• WHAT YOU NEED TO DO
Every line from the one containing "mode configurable |" to the final line of the material below must be reproduced exactly; leave out all other lines.

──────── WORKING DATA

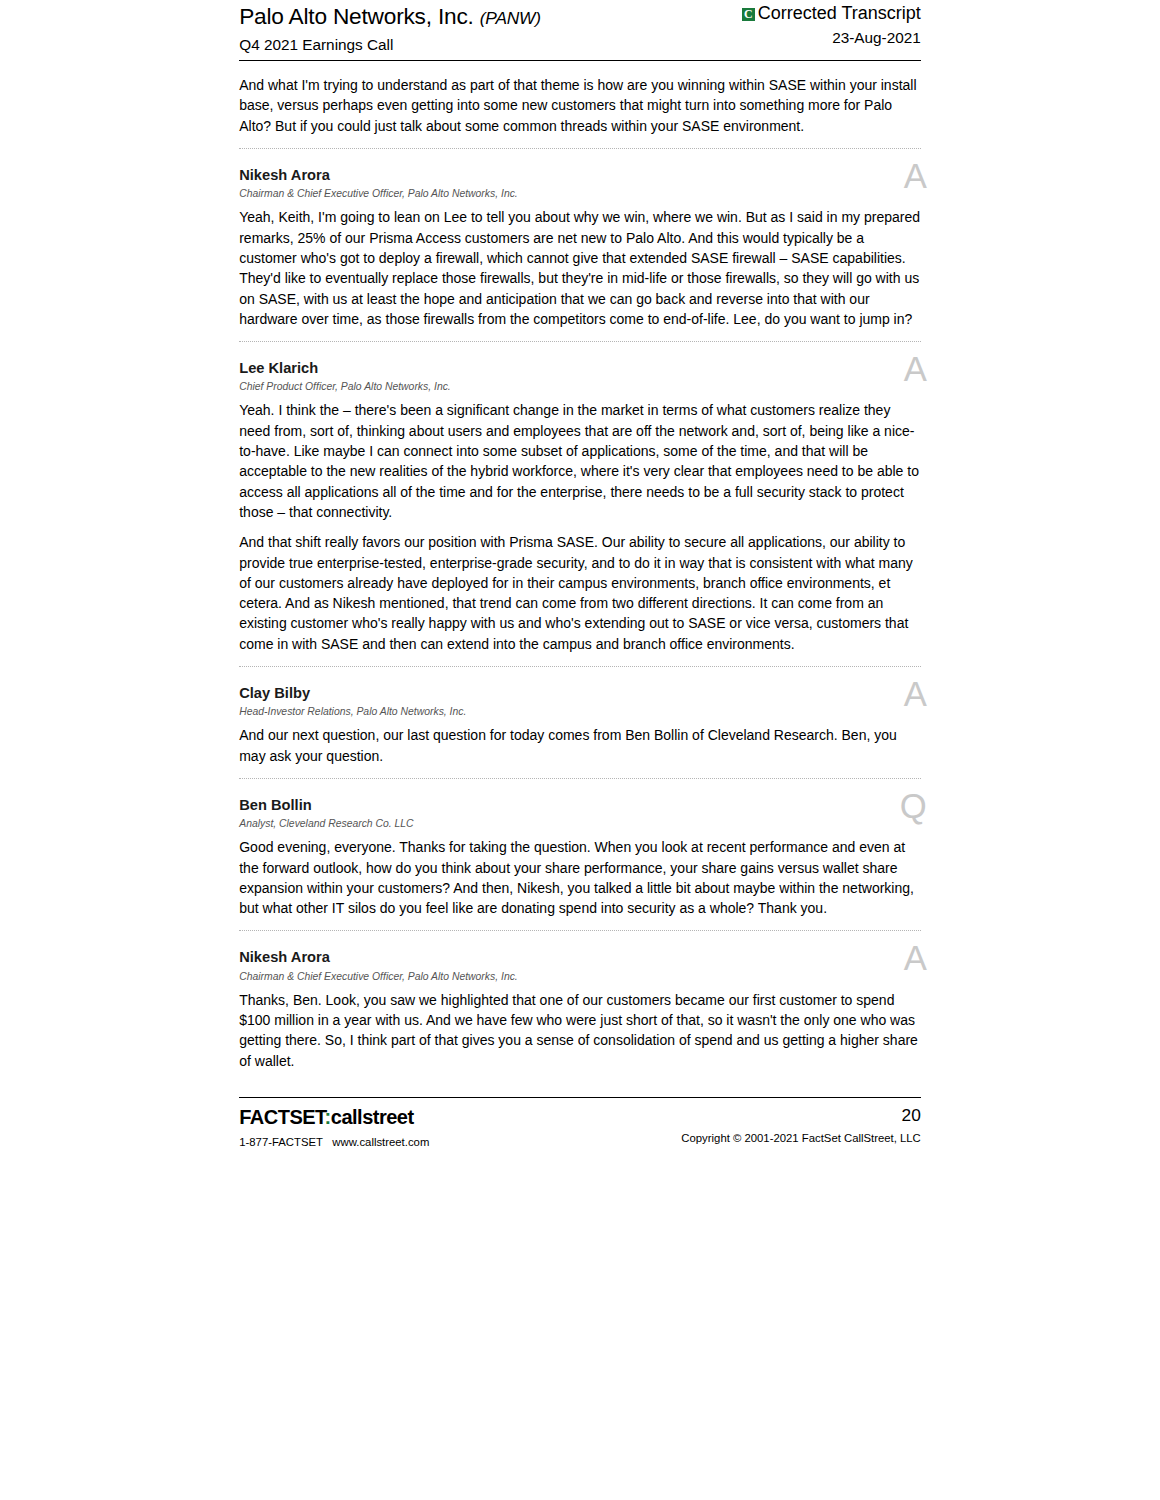Palo Alto Networks, Inc. (PANW)
Q4 2021 Earnings Call
CCorrected Transcript
23-Aug-2021
And what I'm trying to understand as part of that theme is how are you winning within SASE within your install base, versus perhaps even getting into some new customers that might turn into something more for Palo Alto? But if you could just talk about some common threads within your SASE environment.
A
Nikesh Arora
Chairman & Chief Executive Officer, Palo Alto Networks, Inc.
Yeah, Keith, I'm going to lean on Lee to tell you about why we win, where we win. But as I said in my prepared remarks, 25% of our Prisma Access customers are net new to Palo Alto. And this would typically be a customer who's got to deploy a firewall, which cannot give that extended SASE firewall – SASE capabilities. They'd like to eventually replace those firewalls, but they're in mid-life or those firewalls, so they will go with us on SASE, with us at least the hope and anticipation that we can go back and reverse into that with our hardware over time, as those firewalls from the competitors come to end-of-life. Lee, do you want to jump in?
A
Lee Klarich
Chief Product Officer, Palo Alto Networks, Inc.
Yeah. I think the – there's been a significant change in the market in terms of what customers realize they need from, sort of, thinking about users and employees that are off the network and, sort of, being like a nice-to-have. Like maybe I can connect into some subset of applications, some of the time, and that will be acceptable to the new realities of the hybrid workforce, where it's very clear that employees need to be able to access all applications all of the time and for the enterprise, there needs to be a full security stack to protect those – that connectivity.
And that shift really favors our position with Prisma SASE. Our ability to secure all applications, our ability to provide true enterprise-tested, enterprise-grade security, and to do it in way that is consistent with what many of our customers already have deployed for in their campus environments, branch office environments, et cetera. And as Nikesh mentioned, that trend can come from two different directions. It can come from an existing customer who's really happy with us and who's extending out to SASE or vice versa, customers that come in with SASE and then can extend into the campus and branch office environments.
A
Clay Bilby
Head-Investor Relations, Palo Alto Networks, Inc.
And our next question, our last question for today comes from Ben Bollin of Cleveland Research. Ben, you may ask your question.
Q
Ben Bollin
Analyst, Cleveland Research Co. LLC
Good evening, everyone. Thanks for taking the question. When you look at recent performance and even at the forward outlook, how do you think about your share performance, your share gains versus wallet share expansion within your customers? And then, Nikesh, you talked a little bit about maybe within the networking, but what other IT silos do you feel like are donating spend into security as a whole? Thank you.
A
Nikesh Arora
Chairman & Chief Executive Officer, Palo Alto Networks, Inc.
Thanks, Ben. Look, you saw we highlighted that one of our customers became our first customer to spend $100 million in a year with us. And we have few who were just short of that, so it wasn't the only one who was getting there. So, I think part of that gives you a sense of consolidation of spend and us getting a higher share of wallet.
FACTSET: callstreet
1-877-FACTSET www.callstreet.com
20
Copyright © 2001-2021 FactSet CallStreet, LLC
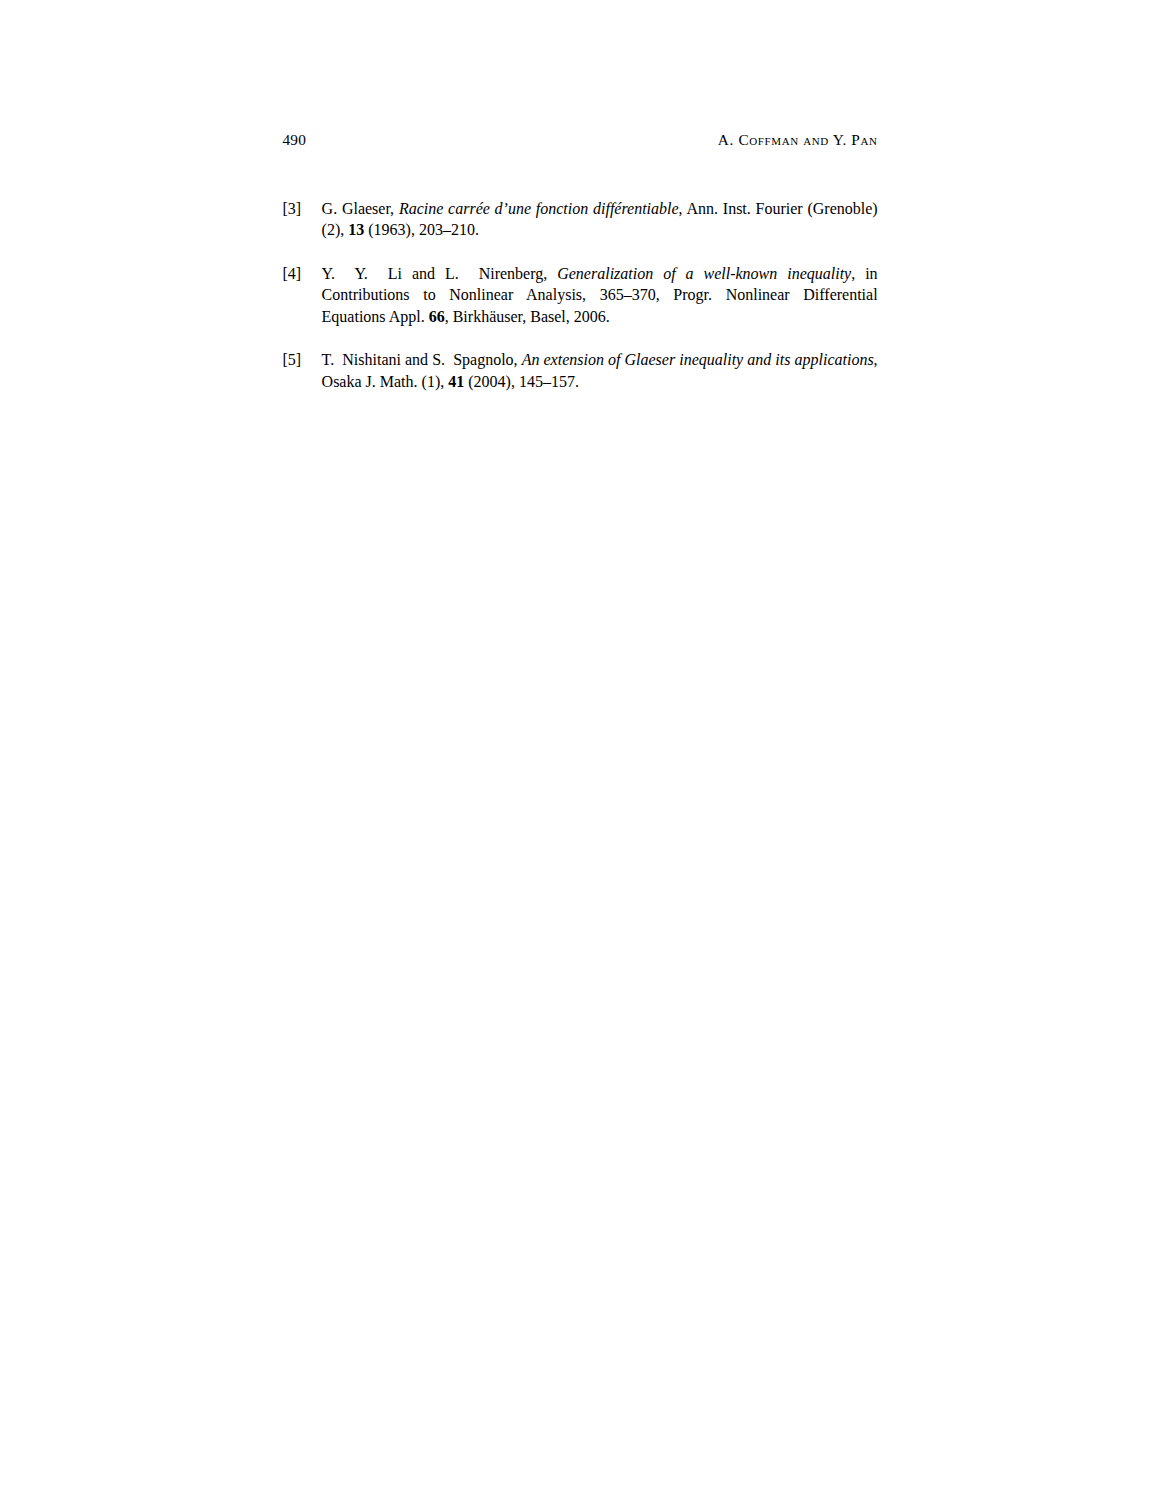490 A. Coffman and Y. Pan
[3] G. Glaeser, Racine carrée d’une fonction différentiable, Ann. Inst. Fourier (Grenoble) (2), 13 (1963), 203–210.
[4] Y. Y. Li and L. Nirenberg, Generalization of a well-known inequality, in Contributions to Nonlinear Analysis, 365–370, Progr. Nonlinear Differential Equations Appl. 66, Birkhäuser, Basel, 2006.
[5] T. Nishitani and S. Spagnolo, An extension of Glaeser inequality and its applications, Osaka J. Math. (1), 41 (2004), 145–157.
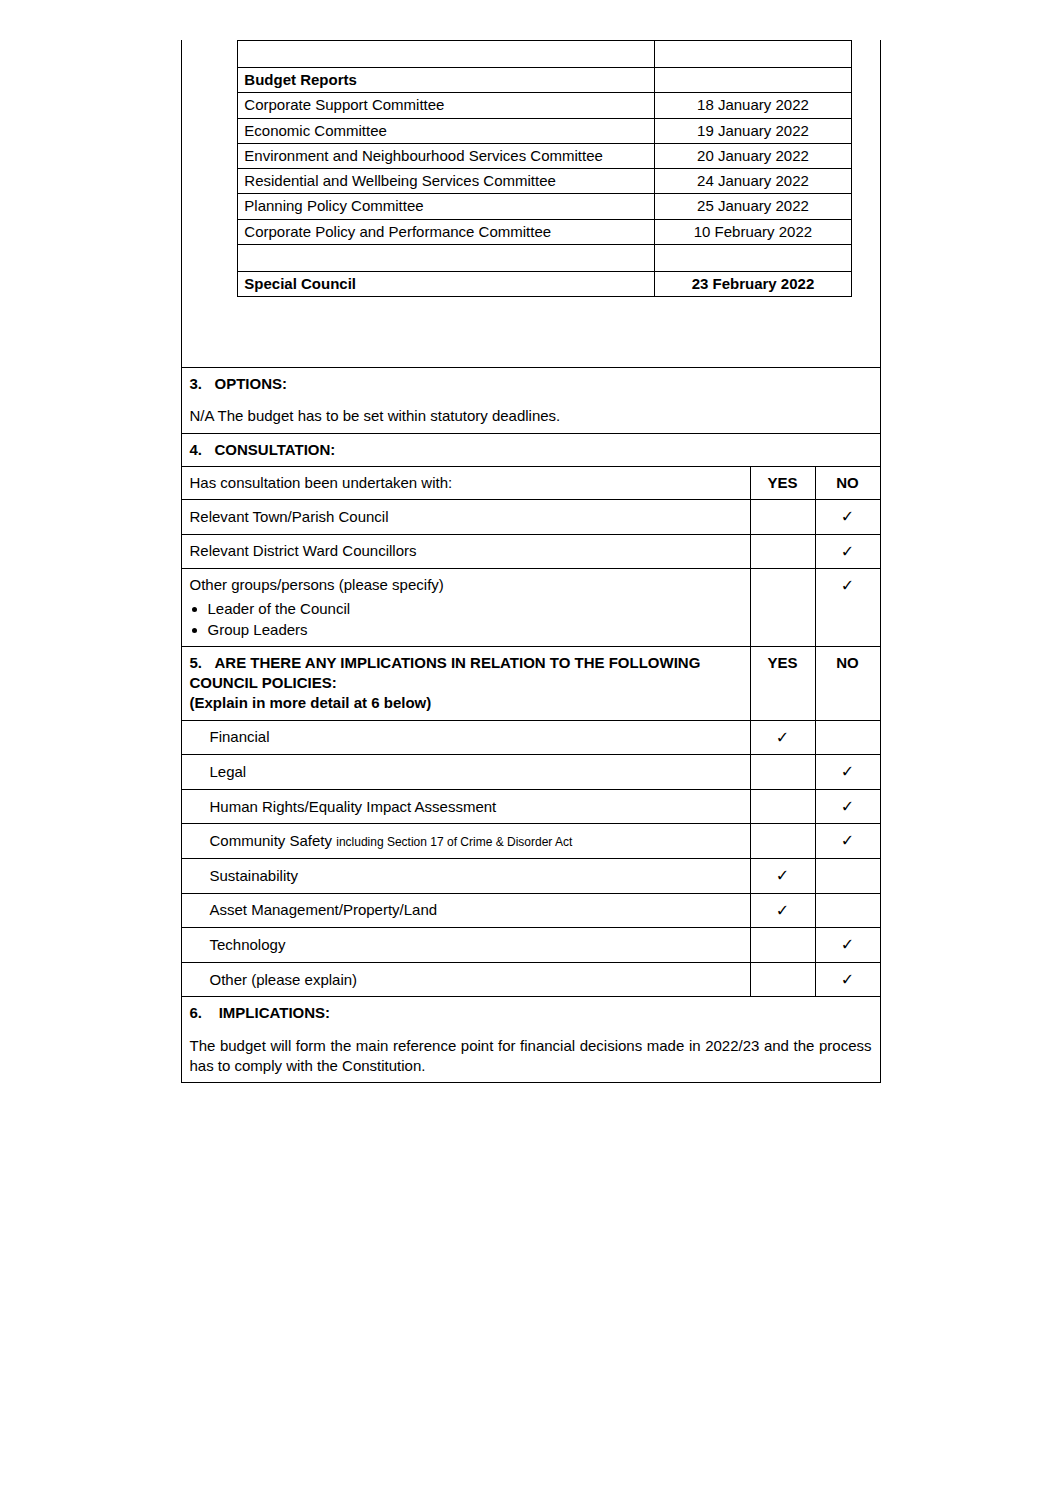| / Budget Reports / / / Corporate Support Committee / 18 January 2022 / / Economic Committee / 19 January 2022 / / Environment and Neighbourhood Services Committee / 20 January 2022 / / Residential and Wellbeing Services Committee / 24 January 2022 / / Planning Policy Committee / 25 January 2022 / / Corporate Policy and Performance Committee / 10 February 2022 / / Special Council / 23 February 2022 / |
| 3. OPTIONS: |
| N/A The budget has to be set within statutory deadlines. |
| 4. CONSULTATION: |
| Has consultation been undertaken with: | YES | NO |
| Relevant Town/Parish Council | | ✓ |
| Relevant District Ward Councillors | | ✓ |
| Other groups/persons (please specify) Leader of the Council Group Leaders | | ✓ |
| 5. ARE THERE ANY IMPLICATIONS IN RELATION TO THE FOLLOWING COUNCIL POLICIES: (Explain in more detail at 6 below) | YES | NO |
| Financial | ✓ | |
| Legal | | ✓ |
| Human Rights/Equality Impact Assessment | | ✓ |
| Community Safety including Section 17 of Crime & Disorder Act | | ✓ |
| Sustainability | ✓ | |
| Asset Management/Property/Land | ✓ | |
| Technology | | ✓ |
| Other (please explain) | | ✓ |
| 6. IMPLICATIONS: |
| The budget will form the main reference point for financial decisions made in 2022/23 and the process has to comply with the Constitution. |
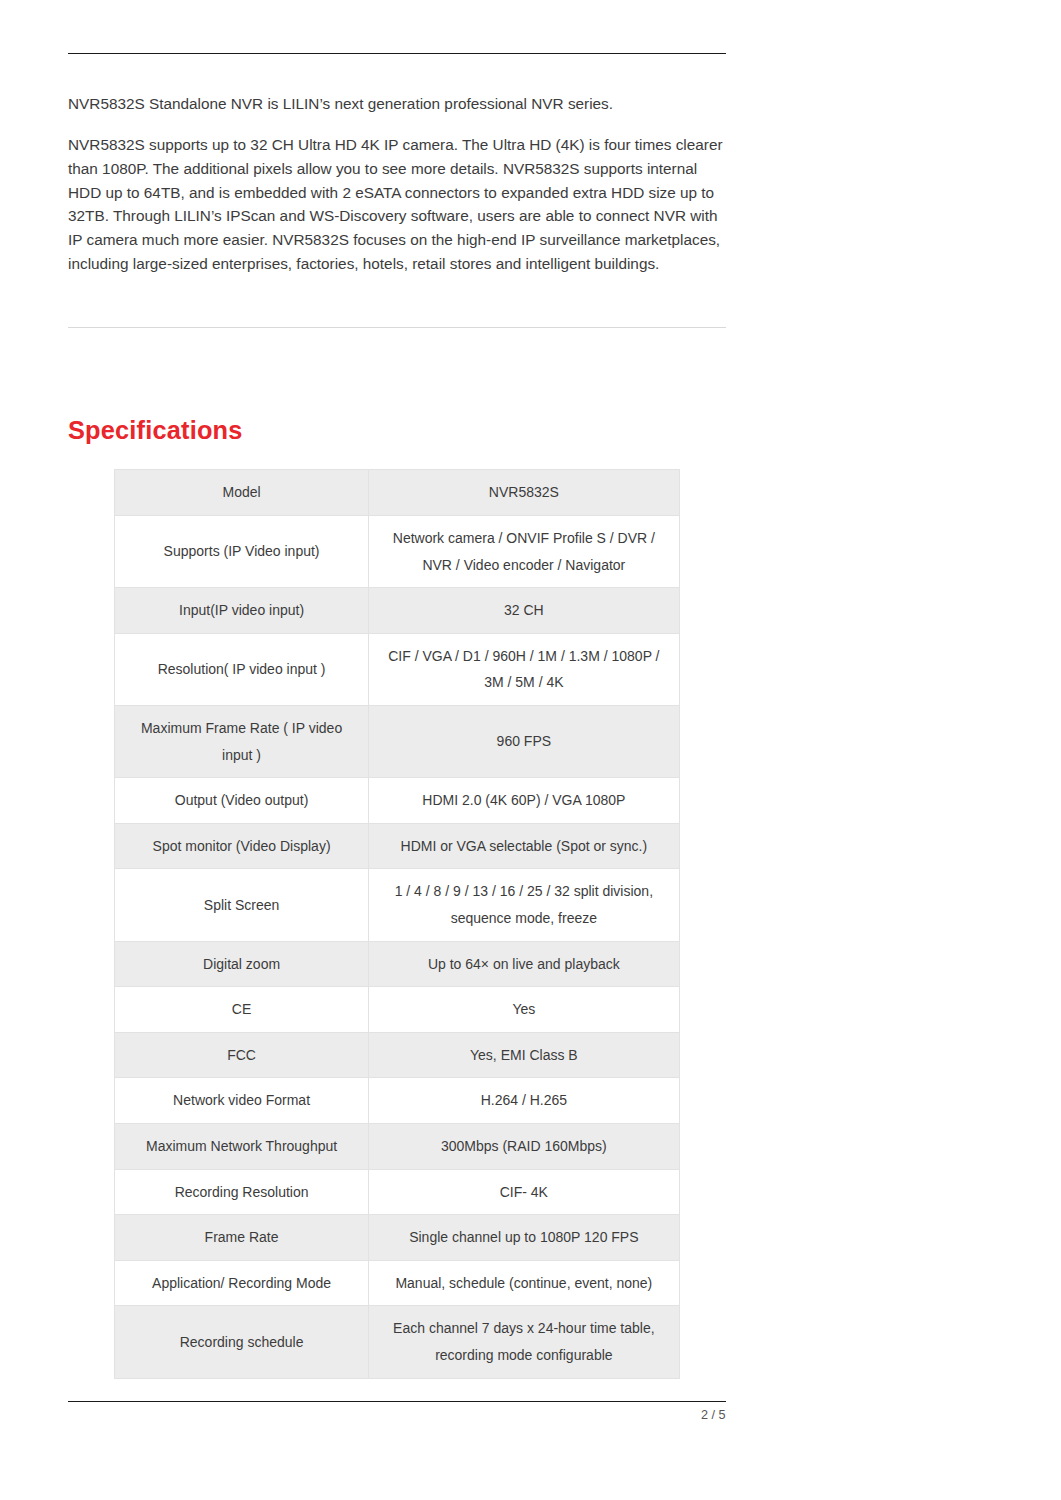NVR5832S Standalone NVR is LILIN’s next generation professional NVR series.
NVR5832S supports up to 32 CH Ultra HD 4K IP camera. The Ultra HD (4K) is four times clearer than 1080P. The additional pixels allow you to see more details. NVR5832S supports internal HDD up to 64TB, and is embedded with 2 eSATA connectors to expanded extra HDD size up to 32TB. Through LILIN’s IPScan and WS-Discovery software, users are able to connect NVR with IP camera much more easier. NVR5832S focuses on the high-end IP surveillance marketplaces, including large-sized enterprises, factories, hotels, retail stores and intelligent buildings.
Specifications
| Model | NVR5832S |
| Supports (IP Video input) | Network camera / ONVIF Profile S / DVR / NVR / Video encoder / Navigator |
| Input(IP video input) | 32 CH |
| Resolution( IP video input ) | CIF / VGA / D1 / 960H / 1M / 1.3M / 1080P / 3M / 5M / 4K |
| Maximum Frame Rate ( IP video input ) | 960 FPS |
| Output (Video output) | HDMI 2.0 (4K 60P) / VGA 1080P |
| Spot monitor (Video Display) | HDMI or VGA selectable (Spot or sync.) |
| Split Screen | 1 / 4 / 8 / 9 / 13 / 16 / 25 / 32 split division, sequence mode, freeze |
| Digital zoom | Up to 64× on live and playback |
| CE | Yes |
| FCC | Yes, EMI Class B |
| Network video Format | H.264 / H.265 |
| Maximum Network Throughput | 300Mbps (RAID 160Mbps) |
| Recording Resolution | CIF- 4K |
| Frame Rate | Single channel up to 1080P 120 FPS |
| Application/ Recording Mode | Manual, schedule (continue, event, none) |
| Recording schedule | Each channel 7 days x 24-hour time table, recording mode configurable |
2 / 5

────────────────

• ANSWER FOR THIS EXERCISE
| Recording schedule | Each channel 7 days x 24-hour time table, recording mode configurable |
2 / 5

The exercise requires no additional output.